Declaring that these proposals would be “dead on arrival” if presented to his committee, Weller said that a typical middle-class homeowner in his state would see a tax hike of $2,000-$2,500 if the advisory panel’s tax plan went into effect.
Homeowners in his state would also face the danger of seeing a reduction in the value of their property, and that would have negative implications for the health of the nation’s economy, the congressman indicated.
During the phone conference with the news media, NAHB released results from a national survey by Public Opinion Strategies that found wide-ranging public disapproval of efforts to tamper with the mortgage-interest deduction and other important housing tax incentives promoting home ownership.
Also released were detailed scenarios outlining how typical home-owning families in Chicago, San Jose, Calif., and Binghamton, N.Y., would face tax hikes under the proposal.

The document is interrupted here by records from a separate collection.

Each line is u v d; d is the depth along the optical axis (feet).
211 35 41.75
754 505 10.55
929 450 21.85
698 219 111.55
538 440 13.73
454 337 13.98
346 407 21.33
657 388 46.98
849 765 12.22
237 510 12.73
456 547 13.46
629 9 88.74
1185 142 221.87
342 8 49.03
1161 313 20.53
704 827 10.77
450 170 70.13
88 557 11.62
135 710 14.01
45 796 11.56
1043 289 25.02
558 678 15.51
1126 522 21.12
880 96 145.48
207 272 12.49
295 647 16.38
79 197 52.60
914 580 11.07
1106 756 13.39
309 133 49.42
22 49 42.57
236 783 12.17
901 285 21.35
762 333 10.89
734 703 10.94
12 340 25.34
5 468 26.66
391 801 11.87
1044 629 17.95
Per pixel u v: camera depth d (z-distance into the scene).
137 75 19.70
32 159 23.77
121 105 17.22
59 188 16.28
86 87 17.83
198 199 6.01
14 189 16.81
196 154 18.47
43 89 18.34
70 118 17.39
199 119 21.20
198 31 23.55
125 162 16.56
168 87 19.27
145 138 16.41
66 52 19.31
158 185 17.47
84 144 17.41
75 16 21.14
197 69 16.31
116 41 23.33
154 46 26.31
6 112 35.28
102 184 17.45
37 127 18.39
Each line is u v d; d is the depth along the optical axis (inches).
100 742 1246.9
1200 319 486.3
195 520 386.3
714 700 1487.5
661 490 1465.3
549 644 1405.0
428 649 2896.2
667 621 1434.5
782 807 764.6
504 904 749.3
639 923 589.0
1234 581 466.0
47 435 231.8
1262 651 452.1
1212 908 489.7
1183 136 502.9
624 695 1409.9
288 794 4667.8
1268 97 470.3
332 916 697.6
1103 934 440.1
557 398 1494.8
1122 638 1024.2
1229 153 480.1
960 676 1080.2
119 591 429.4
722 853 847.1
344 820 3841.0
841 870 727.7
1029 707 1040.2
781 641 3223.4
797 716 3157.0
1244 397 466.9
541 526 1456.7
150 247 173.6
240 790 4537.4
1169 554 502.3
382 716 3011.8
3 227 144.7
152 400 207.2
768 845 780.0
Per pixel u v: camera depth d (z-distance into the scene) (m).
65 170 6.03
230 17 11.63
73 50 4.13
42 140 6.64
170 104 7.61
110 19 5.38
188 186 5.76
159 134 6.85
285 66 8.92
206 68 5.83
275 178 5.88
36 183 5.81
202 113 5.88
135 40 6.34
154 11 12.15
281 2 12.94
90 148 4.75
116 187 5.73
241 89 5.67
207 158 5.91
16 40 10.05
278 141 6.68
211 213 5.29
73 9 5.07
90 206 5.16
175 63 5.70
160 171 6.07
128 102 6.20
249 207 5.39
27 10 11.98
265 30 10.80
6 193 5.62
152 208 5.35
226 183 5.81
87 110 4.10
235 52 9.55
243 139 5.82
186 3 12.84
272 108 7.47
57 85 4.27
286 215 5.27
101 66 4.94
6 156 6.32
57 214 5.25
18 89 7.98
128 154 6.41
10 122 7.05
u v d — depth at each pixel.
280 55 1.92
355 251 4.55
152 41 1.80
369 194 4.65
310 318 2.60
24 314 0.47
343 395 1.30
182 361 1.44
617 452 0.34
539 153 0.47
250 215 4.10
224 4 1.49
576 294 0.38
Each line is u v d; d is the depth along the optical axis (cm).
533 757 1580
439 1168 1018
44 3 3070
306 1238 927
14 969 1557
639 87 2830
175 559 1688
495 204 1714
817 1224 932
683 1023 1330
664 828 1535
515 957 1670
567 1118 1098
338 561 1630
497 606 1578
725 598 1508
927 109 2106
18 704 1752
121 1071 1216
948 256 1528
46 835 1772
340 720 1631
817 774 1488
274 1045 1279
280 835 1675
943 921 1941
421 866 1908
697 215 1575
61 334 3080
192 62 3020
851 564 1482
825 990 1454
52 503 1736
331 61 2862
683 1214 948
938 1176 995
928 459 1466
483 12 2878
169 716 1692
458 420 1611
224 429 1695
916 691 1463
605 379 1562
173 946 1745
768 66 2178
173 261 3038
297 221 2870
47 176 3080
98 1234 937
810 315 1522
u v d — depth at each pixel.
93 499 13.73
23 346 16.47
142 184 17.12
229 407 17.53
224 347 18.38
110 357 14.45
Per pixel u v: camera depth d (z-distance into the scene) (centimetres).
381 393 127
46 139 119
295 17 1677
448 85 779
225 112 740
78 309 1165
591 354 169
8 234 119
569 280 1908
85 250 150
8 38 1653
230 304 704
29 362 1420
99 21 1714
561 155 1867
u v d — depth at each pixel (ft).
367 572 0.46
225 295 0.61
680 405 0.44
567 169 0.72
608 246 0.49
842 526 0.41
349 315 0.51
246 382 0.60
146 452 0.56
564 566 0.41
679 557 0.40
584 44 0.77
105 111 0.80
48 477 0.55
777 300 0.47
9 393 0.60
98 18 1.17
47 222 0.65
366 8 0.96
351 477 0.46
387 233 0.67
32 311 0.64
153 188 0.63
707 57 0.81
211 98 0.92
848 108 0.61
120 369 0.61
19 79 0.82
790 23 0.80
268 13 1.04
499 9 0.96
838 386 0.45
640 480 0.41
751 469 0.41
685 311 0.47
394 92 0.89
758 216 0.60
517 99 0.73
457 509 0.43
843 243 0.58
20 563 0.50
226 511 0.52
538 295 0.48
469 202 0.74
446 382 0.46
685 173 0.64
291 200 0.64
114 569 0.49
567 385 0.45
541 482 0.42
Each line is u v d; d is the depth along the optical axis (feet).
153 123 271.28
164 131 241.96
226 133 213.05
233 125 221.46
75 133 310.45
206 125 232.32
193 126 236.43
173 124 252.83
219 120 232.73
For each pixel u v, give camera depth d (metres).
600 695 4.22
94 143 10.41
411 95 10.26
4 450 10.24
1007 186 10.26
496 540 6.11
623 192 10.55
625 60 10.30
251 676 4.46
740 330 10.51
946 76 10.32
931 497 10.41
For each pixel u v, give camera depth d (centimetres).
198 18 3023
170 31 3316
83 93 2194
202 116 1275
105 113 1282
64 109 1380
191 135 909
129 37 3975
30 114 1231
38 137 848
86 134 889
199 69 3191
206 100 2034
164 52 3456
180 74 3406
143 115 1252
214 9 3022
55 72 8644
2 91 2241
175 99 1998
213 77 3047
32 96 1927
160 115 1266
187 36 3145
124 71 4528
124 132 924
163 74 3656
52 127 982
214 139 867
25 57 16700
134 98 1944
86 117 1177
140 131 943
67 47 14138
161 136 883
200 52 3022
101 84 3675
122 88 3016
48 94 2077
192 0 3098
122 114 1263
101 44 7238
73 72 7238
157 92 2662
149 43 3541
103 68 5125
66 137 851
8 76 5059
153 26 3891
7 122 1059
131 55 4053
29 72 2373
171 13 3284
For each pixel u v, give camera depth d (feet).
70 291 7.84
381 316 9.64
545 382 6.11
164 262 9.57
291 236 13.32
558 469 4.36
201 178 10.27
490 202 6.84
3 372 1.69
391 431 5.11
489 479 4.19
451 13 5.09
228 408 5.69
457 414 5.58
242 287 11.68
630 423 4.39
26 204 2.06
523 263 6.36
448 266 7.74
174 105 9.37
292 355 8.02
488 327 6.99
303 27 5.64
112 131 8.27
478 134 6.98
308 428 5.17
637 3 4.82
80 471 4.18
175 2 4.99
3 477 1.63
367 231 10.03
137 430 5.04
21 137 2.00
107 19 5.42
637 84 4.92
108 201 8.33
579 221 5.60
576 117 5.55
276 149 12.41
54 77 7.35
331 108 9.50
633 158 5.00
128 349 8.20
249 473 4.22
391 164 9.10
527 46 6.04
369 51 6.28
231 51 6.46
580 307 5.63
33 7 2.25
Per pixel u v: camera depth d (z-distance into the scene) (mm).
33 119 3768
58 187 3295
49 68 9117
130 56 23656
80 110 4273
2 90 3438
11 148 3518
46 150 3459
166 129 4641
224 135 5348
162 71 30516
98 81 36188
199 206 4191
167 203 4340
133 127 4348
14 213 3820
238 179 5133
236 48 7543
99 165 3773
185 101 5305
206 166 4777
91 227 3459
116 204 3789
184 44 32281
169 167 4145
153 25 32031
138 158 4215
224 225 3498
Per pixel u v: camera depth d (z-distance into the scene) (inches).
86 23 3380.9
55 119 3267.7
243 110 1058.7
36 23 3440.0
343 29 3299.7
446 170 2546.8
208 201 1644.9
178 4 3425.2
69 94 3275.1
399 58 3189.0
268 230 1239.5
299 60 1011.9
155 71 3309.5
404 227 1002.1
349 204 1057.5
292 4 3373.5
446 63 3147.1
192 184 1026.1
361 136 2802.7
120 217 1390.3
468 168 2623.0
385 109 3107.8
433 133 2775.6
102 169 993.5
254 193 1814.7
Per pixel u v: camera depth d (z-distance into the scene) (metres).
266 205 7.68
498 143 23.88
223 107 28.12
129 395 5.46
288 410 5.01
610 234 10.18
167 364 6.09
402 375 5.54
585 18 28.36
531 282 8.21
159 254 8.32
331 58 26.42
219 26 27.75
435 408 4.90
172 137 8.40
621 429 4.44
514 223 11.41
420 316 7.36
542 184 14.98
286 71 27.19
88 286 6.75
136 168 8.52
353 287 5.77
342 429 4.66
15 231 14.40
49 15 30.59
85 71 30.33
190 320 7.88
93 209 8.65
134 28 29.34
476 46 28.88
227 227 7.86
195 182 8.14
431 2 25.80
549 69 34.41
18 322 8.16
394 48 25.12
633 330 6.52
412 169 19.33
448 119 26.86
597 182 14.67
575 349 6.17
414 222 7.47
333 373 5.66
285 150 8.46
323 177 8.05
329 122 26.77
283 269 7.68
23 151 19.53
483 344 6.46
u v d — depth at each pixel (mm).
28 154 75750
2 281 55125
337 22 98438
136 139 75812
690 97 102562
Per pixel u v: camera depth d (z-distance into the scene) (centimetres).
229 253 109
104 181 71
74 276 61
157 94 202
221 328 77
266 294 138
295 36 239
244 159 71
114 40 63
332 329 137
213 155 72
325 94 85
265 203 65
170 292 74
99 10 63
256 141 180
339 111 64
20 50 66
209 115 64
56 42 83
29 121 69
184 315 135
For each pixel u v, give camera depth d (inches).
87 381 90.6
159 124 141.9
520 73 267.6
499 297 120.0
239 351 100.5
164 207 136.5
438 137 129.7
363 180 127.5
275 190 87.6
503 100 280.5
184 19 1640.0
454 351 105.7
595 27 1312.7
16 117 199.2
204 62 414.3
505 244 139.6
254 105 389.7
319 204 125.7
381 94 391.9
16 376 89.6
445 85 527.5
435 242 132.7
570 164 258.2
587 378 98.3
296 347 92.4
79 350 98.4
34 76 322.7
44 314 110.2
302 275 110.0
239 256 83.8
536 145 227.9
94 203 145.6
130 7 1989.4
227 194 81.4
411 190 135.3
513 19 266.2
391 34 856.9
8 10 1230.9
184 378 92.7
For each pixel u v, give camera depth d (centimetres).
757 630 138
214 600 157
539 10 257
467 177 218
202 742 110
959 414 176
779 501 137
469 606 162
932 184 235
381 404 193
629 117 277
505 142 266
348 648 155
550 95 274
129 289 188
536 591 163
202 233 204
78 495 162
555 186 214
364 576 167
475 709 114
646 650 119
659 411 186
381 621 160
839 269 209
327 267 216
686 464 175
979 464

Survey results and examples showing how homeowners would fare under the tax plan are available online at NAHB’s Web site.
In addition to Rep. Weller, other Ways and Means Committee members who signed the letter to Treasury Secretary Snow opposing removal of the housing tax incentives were: Reps. Kevin Brady, R-Texas; Eric Cantor, R-Va.; Mark Foley, R-Fla.; Wally Herger, R-Calif.; Nancy Johnson, R-Conn.; Ron Lewis, R-Ky.; and Clay Shaw, R-Fla.
The National Association of Home Builders is a Washington-based trade association with more than 220,000 members.